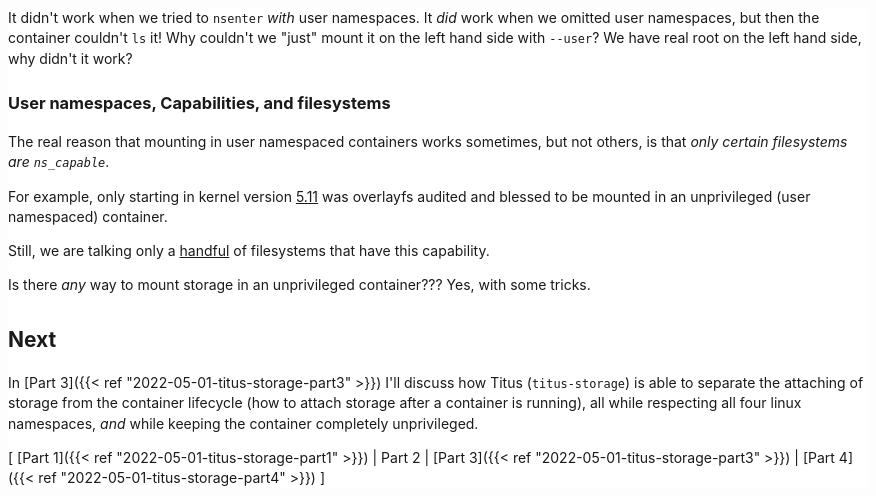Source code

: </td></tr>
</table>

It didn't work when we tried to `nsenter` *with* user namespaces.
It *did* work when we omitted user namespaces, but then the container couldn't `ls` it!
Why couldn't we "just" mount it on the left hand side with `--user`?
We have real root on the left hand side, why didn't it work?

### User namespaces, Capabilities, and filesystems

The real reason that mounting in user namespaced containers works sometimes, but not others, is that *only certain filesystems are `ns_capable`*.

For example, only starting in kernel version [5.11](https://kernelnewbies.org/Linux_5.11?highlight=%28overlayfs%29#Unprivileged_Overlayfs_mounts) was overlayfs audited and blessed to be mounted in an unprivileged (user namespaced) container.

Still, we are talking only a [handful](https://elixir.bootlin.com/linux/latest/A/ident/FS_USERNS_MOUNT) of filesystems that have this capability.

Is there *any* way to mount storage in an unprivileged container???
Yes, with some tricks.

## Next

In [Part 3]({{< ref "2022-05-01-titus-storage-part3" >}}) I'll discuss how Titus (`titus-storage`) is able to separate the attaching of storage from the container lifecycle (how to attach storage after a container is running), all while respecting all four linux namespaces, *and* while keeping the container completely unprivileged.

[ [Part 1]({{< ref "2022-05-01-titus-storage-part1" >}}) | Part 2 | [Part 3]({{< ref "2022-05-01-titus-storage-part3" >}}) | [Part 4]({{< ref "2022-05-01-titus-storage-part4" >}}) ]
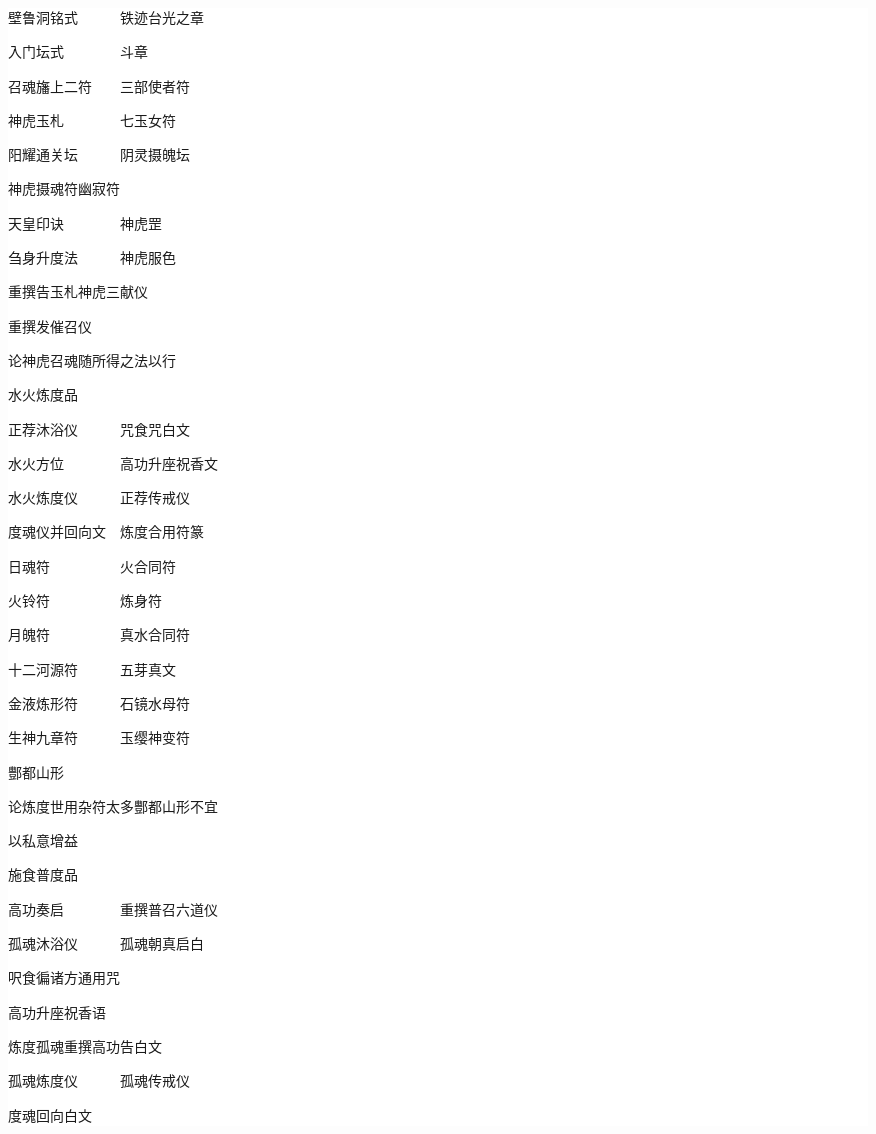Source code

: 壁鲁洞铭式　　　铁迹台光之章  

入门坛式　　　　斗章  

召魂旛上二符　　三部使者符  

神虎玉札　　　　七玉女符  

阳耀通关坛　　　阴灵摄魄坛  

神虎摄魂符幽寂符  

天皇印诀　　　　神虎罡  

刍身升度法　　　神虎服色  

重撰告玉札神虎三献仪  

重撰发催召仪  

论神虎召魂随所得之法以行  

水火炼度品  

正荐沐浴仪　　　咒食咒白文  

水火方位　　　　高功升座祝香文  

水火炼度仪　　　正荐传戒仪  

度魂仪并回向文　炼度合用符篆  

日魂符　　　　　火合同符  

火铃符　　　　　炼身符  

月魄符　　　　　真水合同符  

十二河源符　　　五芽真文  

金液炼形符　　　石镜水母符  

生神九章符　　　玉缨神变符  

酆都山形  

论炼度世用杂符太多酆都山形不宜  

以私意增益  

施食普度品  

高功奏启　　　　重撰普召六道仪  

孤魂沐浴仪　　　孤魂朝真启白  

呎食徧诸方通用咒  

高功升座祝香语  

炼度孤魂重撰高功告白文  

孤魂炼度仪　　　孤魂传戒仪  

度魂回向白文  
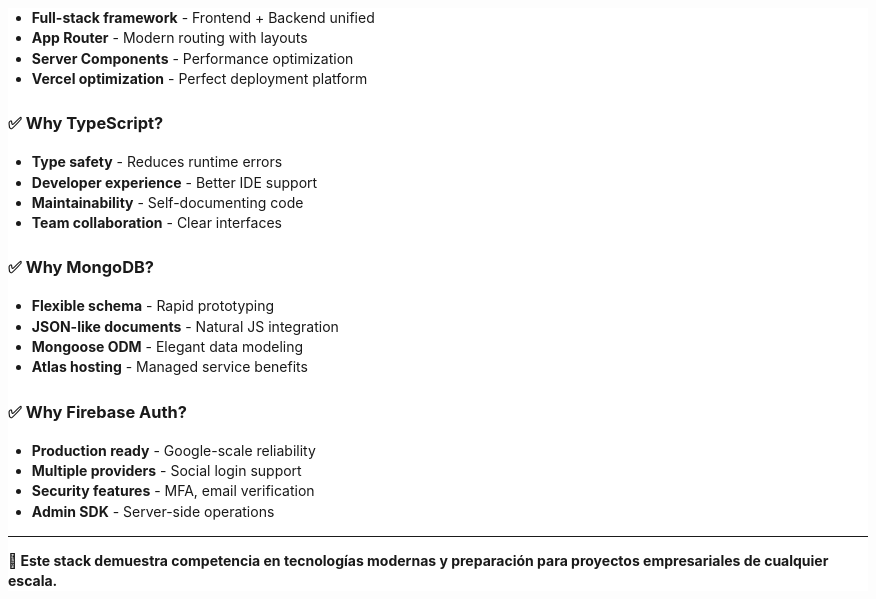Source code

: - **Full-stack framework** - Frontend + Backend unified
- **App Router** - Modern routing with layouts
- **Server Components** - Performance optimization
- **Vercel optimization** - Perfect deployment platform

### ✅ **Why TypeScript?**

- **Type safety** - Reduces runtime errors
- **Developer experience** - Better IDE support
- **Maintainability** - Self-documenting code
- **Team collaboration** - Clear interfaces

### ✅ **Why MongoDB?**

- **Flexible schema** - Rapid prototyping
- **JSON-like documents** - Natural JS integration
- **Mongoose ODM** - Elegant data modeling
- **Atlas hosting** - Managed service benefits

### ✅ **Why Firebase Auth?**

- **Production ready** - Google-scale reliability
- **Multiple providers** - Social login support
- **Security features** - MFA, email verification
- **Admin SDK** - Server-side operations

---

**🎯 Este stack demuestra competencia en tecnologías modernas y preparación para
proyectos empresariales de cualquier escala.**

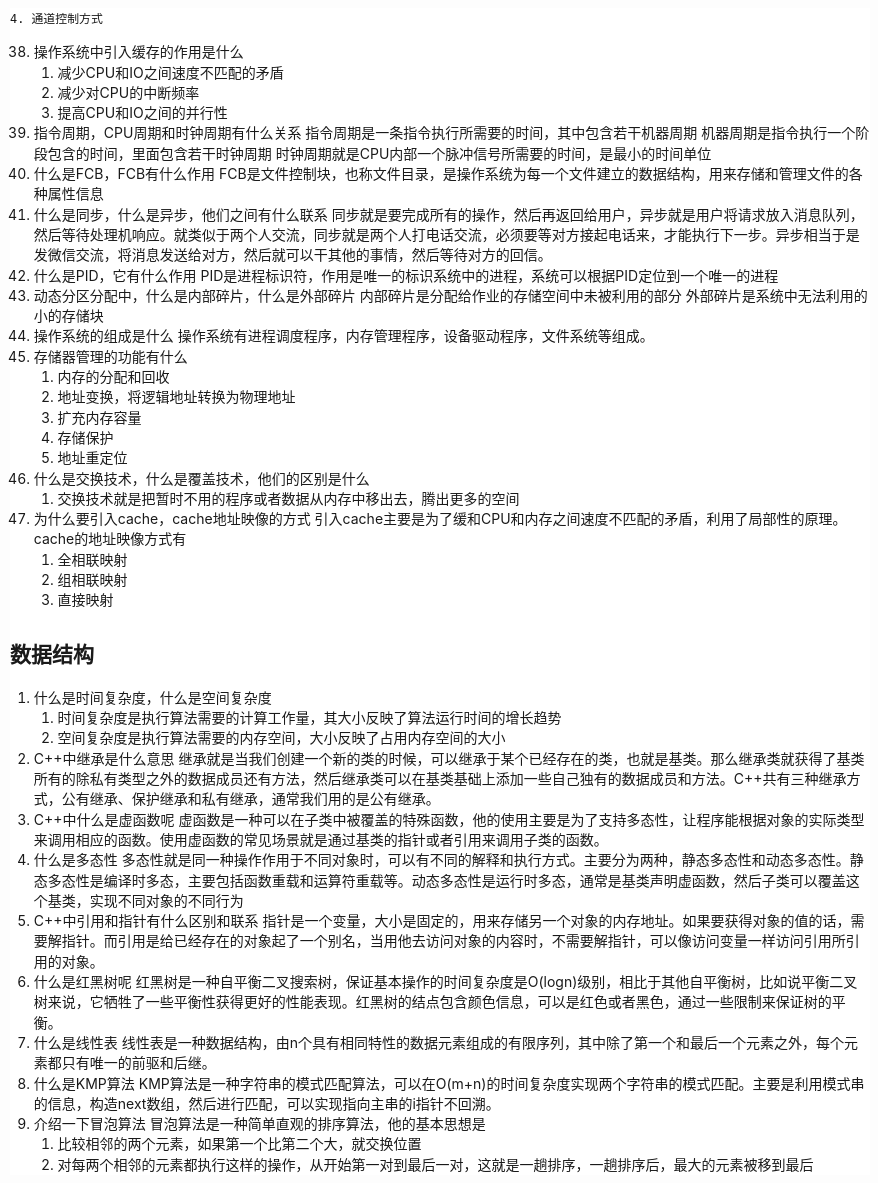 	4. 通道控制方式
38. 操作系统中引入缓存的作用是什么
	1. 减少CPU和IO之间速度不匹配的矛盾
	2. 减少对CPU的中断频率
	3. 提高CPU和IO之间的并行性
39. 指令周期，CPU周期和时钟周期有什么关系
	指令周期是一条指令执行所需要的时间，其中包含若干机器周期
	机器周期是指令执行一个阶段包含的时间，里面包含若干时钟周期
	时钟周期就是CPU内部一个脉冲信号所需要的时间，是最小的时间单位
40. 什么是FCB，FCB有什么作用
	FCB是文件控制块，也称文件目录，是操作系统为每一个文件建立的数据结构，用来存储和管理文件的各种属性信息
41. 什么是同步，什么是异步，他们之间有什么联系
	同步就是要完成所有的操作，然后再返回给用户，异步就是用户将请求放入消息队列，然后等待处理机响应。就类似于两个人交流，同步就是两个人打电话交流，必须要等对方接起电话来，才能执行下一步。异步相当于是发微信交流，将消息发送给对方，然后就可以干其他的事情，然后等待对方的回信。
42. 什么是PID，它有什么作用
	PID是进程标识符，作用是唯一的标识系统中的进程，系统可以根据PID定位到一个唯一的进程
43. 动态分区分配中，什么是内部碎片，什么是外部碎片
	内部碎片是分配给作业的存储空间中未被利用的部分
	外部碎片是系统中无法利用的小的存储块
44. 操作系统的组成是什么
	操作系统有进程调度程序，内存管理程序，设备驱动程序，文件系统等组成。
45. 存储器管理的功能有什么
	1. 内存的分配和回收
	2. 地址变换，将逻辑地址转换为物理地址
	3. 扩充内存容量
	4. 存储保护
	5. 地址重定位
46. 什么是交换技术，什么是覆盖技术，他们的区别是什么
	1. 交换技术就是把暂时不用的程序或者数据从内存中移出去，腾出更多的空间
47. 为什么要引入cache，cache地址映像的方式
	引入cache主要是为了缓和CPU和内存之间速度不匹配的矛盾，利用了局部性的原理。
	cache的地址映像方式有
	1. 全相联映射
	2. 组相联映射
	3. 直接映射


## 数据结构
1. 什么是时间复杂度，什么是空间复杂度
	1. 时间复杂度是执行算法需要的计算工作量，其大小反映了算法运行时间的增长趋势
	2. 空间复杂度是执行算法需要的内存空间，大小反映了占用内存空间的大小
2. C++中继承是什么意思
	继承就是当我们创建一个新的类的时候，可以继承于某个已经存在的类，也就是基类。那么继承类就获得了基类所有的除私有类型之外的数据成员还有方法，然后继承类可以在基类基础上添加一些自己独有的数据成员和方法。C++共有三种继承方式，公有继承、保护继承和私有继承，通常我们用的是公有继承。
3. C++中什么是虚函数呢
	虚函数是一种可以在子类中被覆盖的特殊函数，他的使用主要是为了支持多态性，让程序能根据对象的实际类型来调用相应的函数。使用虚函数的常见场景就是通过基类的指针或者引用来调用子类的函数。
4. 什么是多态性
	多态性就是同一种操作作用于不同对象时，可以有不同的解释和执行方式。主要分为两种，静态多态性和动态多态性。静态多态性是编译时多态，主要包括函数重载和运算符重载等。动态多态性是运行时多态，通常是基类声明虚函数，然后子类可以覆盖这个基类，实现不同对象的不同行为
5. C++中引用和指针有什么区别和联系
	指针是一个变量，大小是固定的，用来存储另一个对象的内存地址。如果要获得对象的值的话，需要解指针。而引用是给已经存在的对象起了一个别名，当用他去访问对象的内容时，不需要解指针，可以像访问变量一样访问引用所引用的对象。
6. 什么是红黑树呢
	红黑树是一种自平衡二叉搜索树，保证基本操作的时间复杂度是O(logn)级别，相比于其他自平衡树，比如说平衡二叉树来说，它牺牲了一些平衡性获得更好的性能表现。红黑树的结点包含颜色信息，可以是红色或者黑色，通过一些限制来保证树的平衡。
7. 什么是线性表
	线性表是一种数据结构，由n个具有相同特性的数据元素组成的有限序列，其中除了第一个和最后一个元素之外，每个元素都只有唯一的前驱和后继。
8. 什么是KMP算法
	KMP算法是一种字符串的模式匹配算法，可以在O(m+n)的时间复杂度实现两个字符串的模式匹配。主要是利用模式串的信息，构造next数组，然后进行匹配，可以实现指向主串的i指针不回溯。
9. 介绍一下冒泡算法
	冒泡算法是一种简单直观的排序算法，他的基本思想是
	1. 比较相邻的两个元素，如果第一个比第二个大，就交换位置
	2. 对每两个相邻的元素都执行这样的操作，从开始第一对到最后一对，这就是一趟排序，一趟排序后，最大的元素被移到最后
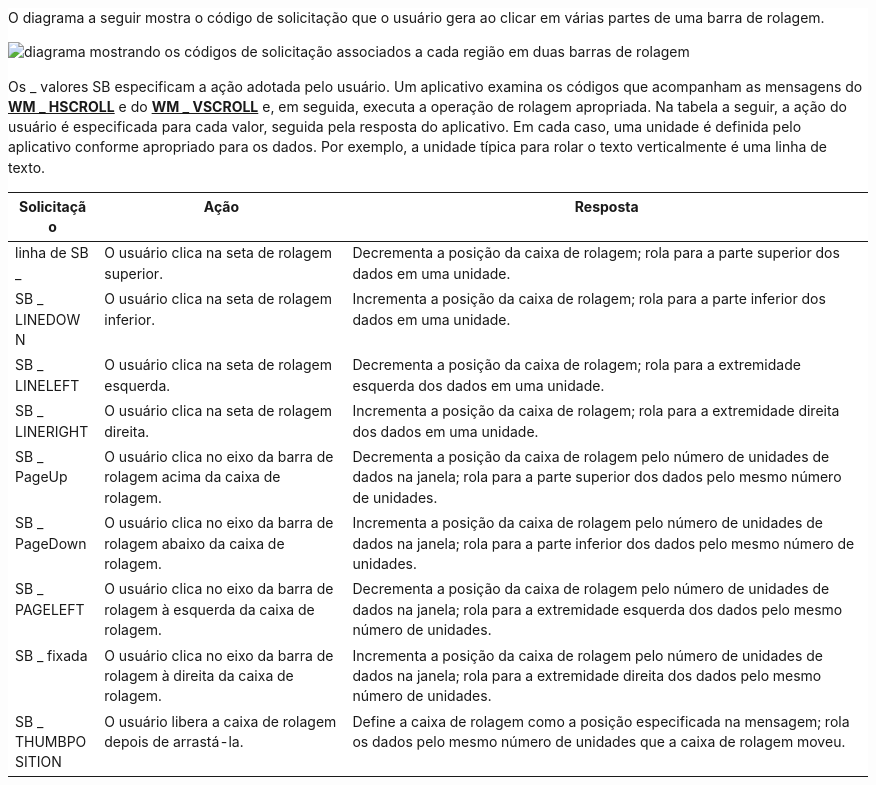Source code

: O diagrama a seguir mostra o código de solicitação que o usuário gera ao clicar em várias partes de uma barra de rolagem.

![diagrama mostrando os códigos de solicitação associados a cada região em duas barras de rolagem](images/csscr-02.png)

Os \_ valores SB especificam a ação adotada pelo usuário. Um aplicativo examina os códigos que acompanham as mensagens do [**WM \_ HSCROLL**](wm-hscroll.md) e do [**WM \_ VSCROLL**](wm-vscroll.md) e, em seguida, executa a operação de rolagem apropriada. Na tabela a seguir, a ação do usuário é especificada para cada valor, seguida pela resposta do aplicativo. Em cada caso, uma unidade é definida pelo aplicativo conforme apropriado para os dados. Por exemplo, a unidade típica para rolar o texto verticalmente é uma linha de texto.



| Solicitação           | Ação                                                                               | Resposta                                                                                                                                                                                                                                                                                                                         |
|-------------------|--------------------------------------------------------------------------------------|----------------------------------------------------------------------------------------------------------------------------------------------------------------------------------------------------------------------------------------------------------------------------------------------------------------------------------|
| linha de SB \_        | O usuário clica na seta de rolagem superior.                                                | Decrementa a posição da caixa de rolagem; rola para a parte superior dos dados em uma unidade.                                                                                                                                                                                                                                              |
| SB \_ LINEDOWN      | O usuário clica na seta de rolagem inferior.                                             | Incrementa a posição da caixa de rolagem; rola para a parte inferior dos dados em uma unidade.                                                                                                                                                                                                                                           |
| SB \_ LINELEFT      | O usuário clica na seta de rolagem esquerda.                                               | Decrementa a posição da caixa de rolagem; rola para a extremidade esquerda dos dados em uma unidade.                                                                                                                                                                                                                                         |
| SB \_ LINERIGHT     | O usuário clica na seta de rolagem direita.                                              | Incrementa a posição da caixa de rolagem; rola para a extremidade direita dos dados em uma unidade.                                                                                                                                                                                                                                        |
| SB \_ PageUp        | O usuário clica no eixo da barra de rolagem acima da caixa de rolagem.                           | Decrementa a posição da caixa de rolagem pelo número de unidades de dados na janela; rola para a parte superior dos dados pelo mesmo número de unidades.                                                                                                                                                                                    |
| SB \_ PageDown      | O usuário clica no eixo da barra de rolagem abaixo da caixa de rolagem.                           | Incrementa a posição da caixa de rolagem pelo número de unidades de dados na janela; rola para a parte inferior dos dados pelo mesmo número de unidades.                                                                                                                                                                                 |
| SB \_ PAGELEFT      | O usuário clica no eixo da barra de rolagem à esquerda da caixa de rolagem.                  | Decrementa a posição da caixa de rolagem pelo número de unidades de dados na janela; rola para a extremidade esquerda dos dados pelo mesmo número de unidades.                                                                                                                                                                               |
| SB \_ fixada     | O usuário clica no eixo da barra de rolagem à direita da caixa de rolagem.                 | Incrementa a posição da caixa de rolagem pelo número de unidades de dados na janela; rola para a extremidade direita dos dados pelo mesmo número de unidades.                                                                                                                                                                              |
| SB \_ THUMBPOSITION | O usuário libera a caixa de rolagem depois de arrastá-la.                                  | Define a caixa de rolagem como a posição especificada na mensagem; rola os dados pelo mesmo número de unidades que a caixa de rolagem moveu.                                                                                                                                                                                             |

________________________________________

## TASK PROMPT
When you reach the line with "SB \_ PageUp" in the records above, start writing out lines exactly, and stop once the line with "SB \_ PAGELEFT" has been written; include nothing else.

## PROBLEM SOLUTION
| SB \_ PageUp        | O usuário clica no eixo da barra de rolagem acima da caixa de rolagem.                           | Decrementa a posição da caixa de rolagem pelo número de unidades de dados na janela; rola para a parte superior dos dados pelo mesmo número de unidades.                                                                                                                                                                                    |
| SB \_ PageDown      | O usuário clica no eixo da barra de rolagem abaixo da caixa de rolagem.                           | Incrementa a posição da caixa de rolagem pelo número de unidades de dados na janela; rola para a parte inferior dos dados pelo mesmo número de unidades.                                                                                                                                                                                 |
| SB \_ PAGELEFT      | O usuário clica no eixo da barra de rolagem à esquerda da caixa de rolagem.                  | Decrementa a posição da caixa de rolagem pelo número de unidades de dados na janela; rola para a extremidade esquerda dos dados pelo mesmo número de unidades.                                                                                                                                                                               |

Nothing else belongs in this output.